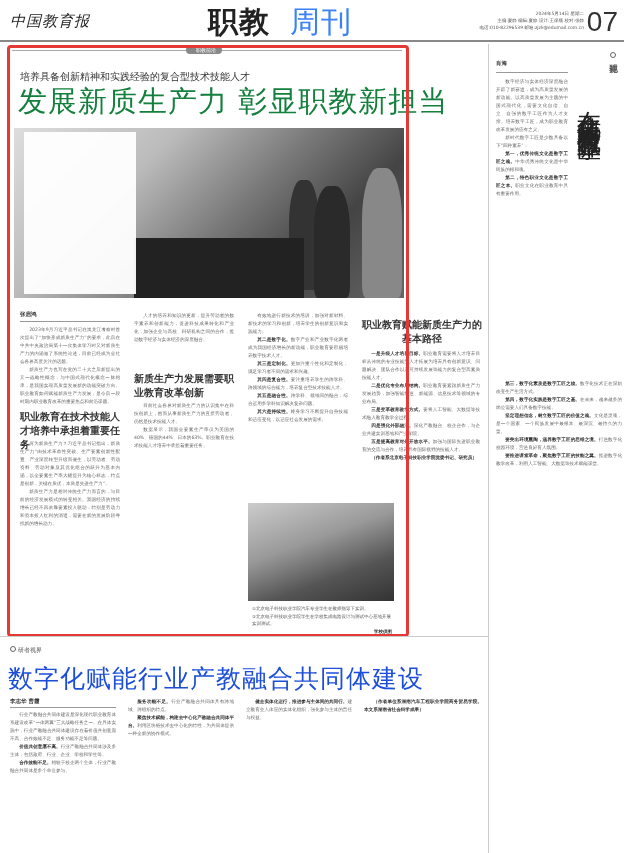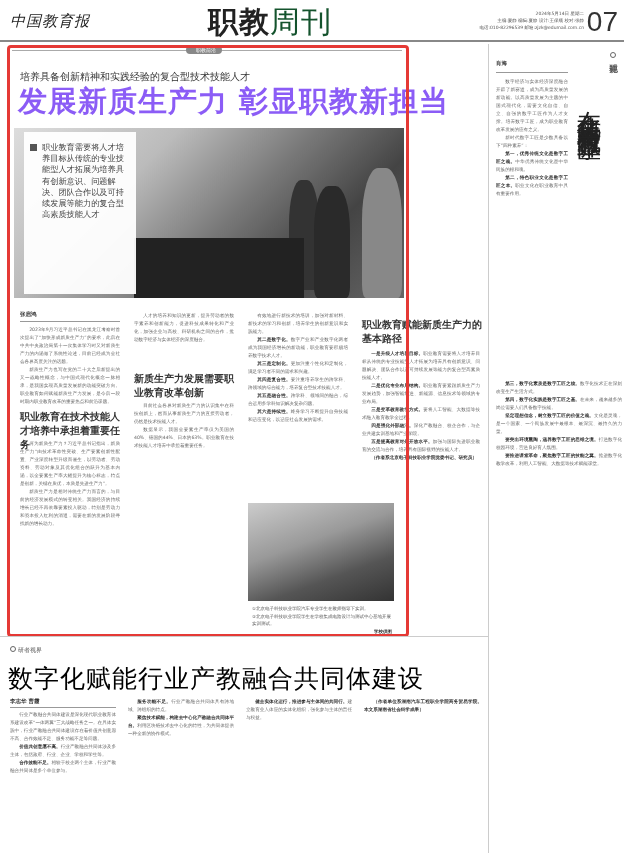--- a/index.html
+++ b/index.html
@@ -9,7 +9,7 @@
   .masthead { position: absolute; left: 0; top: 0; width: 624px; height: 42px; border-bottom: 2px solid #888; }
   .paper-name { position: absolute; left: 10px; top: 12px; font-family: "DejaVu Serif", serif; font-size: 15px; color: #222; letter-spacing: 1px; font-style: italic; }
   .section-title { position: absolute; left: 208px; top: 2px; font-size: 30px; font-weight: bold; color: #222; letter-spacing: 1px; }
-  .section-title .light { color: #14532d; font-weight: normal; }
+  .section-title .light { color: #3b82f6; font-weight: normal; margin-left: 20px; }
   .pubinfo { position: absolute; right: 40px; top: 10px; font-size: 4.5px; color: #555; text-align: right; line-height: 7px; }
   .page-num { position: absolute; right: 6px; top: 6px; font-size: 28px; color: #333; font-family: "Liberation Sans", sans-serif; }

----

**What is required:** From the material above, please return each line containing "light".

**Response:**
-  .section-title .light { color: #14532d; font-weight: normal; }
+  .section-title .light { color: #3b82f6; font-weight: normal; margin-left: 20px; }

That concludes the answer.